Records contained in a dataset:
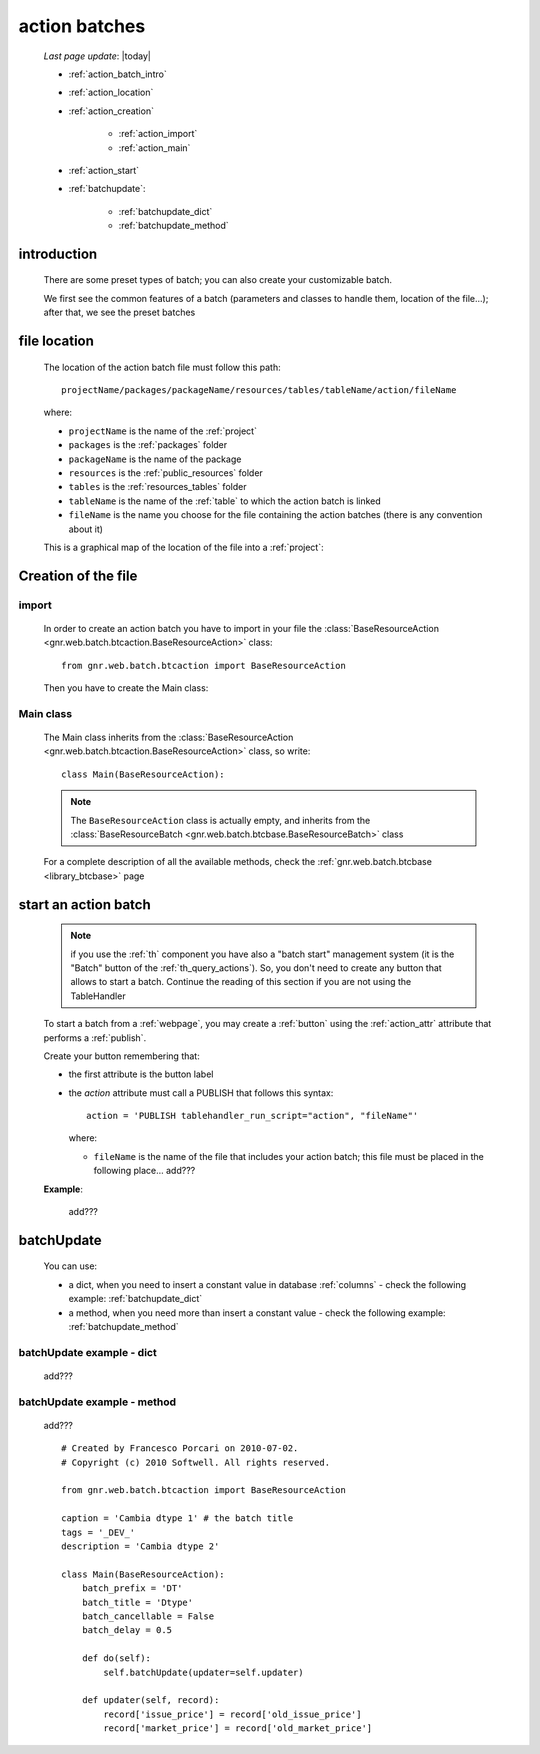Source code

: .. _action_batch:

==============
action batches
==============

    *Last page update*: |today|
    
    * :ref:`action_batch_intro`
    * :ref:`action_location`
    
    * :ref:`action_creation`
    
        * :ref:`action_import`
        * :ref:`action_main`
        
    * :ref:`action_start`
    * :ref:`batchupdate`:
    
        * :ref:`batchupdate_dict`
        * :ref:`batchupdate_method`
        
.. _action_batch_intro:

introduction
============

    There are some preset types of batch; you can also create your customizable batch.
    
    We first see the common features of a batch (parameters and classes to handle them,
    location of the file...); after that, we see the preset batches
    
.. _action_location:

file location
=============
    
    The location of the action batch file must follow this path::
    
        projectName/packages/packageName/resources/tables/tableName/action/fileName
        
    where:
    
    * ``projectName`` is the name of the :ref:`project`
    * ``packages`` is the :ref:`packages` folder
    * ``packageName`` is the name of the package
    * ``resources`` is the :ref:`public_resources` folder
    * ``tables`` is the :ref:`resources_tables` folder
    * ``tableName`` is the name of the :ref:`table` to which the action batch is linked
    * ``fileName`` is the name you choose for the file containing the action batches
      (there is any convention about it)
    
    This is a graphical map of the location of the file into a :ref:`project`:
    
    .. image:: ../../_images/projects/packages/tables_action.png
    
.. _action_creation:
    
Creation of the file
====================
    
.. _action_import:

import
------

    In order to create an action batch you have to import in your file
    the :class:`BaseResourceAction <gnr.web.batch.btcaction.BaseResourceAction>`
    class::
    
        from gnr.web.batch.btcaction import BaseResourceAction
        
    Then you have to create the Main class:
    
.. _action_main:

Main class
----------

    The Main class inherits from the :class:`BaseResourceAction
    <gnr.web.batch.btcaction.BaseResourceAction>` class, so write::
    
        class Main(BaseResourceAction):
        
    .. note:: The ``BaseResourceAction`` class is actually empty, and inherits from the
              :class:`BaseResourceBatch <gnr.web.batch.btcbase.BaseResourceBatch>` class
              
    For a complete description of all the available methods, check the
    :ref:`gnr.web.batch.btcbase <library_btcbase>` page
    
.. _action_start:

start an action batch
=====================

    .. note:: if you use the :ref:`th` component you have also a "batch start" management
              system (it is the "Batch" button of the :ref:`th_query_actions`).
              So, you don't need to create any button that allows to start a batch.
              Continue the reading of this section if you are not using the TableHandler
              
    To start a batch from a :ref:`webpage`, you may create a :ref:`button` using the
    :ref:`action_attr` attribute that performs a :ref:`publish`.
    
    Create your button remembering that:
    
    * the first attribute is the button label
    * the *action* attribute must call a PUBLISH that follows this syntax::
    
        action = 'PUBLISH tablehandler_run_script="action", "fileName"'
        
      where:
      
      * ``fileName`` is the name of the file that includes your action batch; this
        file must be placed in the following place... add???
        
    **Example**:
    
        add???
    
.. _batchupdate:

batchUpdate
===========

    .. automethod:: gnr.web.batch.btcbase.BaseResourceBatch.batchUpdate
    
    You can use:
    
    * a dict, when you need to insert a constant value in database :ref:`columns` - check the following
      example: :ref:`batchupdate_dict`
    * a method, when you need more than insert a constant value  - check the following example:
      :ref:`batchupdate_method`
      
.. _batchupdate_dict:

batchUpdate example - dict
--------------------------

    add???
    
.. _batchupdate_method:

batchUpdate example - method
----------------------------

    add???
    
    ::
    
        # Created by Francesco Porcari on 2010-07-02.
        # Copyright (c) 2010 Softwell. All rights reserved.
        
        from gnr.web.batch.btcaction import BaseResourceAction
        
        caption = 'Cambia dtype 1' # the batch title
        tags = '_DEV_'
        description = 'Cambia dtype 2'
        
        class Main(BaseResourceAction):
            batch_prefix = 'DT'
            batch_title = 'Dtype'
            batch_cancellable = False
            batch_delay = 0.5
            
            def do(self):
                self.batchUpdate(updater=self.updater)
            
            def updater(self, record):
                record['issue_price'] = record['old_issue_price']
                record['market_price'] = record['old_market_price']
                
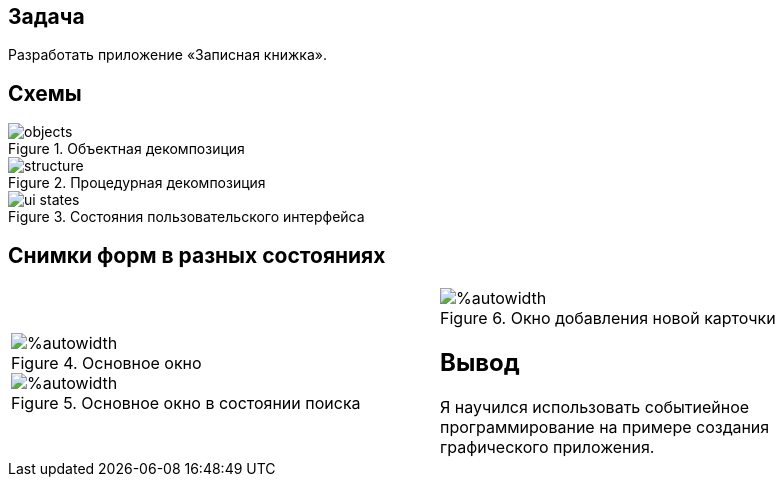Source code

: == Задача
Разработать приложение «Записная книжка».

== Схемы
.Объектная декомпозиция
image::objects.png[]

.Процедурная декомпозиция
image::structure.png[]

.Состояния пользовательского интерфейса
image::ui-states.png[]

== Снимки форм в разных состояниях

[cols=2*,grid=no,frame=no]
|===
a|
.Основное окно
image::screens/main.first.png[%autowidth]

.Основное окно в состоянии поиска
image::screens/main.search.png[%autowidth]

a|
.Окно добавления новой карточки
image::screens/create.form.png[%autowidth]

== Вывод
Я научился использовать событиейное программирование на примере создания графического приложения.
|===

▶ **WHAT IS NEEDED**:
Starting at the line that contains "a dict, when", please write out every line to the end of the entries, inclusive, copied exactly and with pictures omitted.

▶ **TASK SOLUTION**:
    * a dict, when you need to insert a constant value in database :ref:`columns` - check the following
      example: :ref:`batchupdate_dict`
    * a method, when you need more than insert a constant value  - check the following example:
      :ref:`batchupdate_method`
      
.. _batchupdate_dict:

batchUpdate example - dict
--------------------------

    add???
    
.. _batchupdate_method:

batchUpdate example - method
----------------------------

    add???
    
    ::
    
        # Created by Francesco Porcari on 2010-07-02.
        # Copyright (c) 2010 Softwell. All rights reserved.
        
        from gnr.web.batch.btcaction import BaseResourceAction
        
        caption = 'Cambia dtype 1' # the batch title
        tags = '_DEV_'
        description = 'Cambia dtype 2'
        
        class Main(BaseResourceAction):
            batch_prefix = 'DT'
            batch_title = 'Dtype'
            batch_cancellable = False
            batch_delay = 0.5
            
            def do(self):
                self.batchUpdate(updater=self.updater)
            
            def updater(self, record):
                record['issue_price'] = record['old_issue_price']
                record['market_price'] = record['old_market_price']
                
Source code

: == Задача
Разработать приложение «Записная книжка».

== Схемы
.Объектная декомпозиция
image::objects.png[]

.Процедурная декомпозиция
image::structure.png[]

.Состояния пользовательского интерфейса
image::ui-states.png[]

== Снимки форм в разных состояниях

[cols=2*,grid=no,frame=no]
|===
a|
.Основное окно
image::screens/main.first.png[%autowidth]

.Основное окно в состоянии поиска
image::screens/main.search.png[%autowidth]

a|
.Окно добавления новой карточки
image::screens/create.form.png[%autowidth]

== Вывод
Я научился использовать событиейное программирование на примере создания графического приложения.
|===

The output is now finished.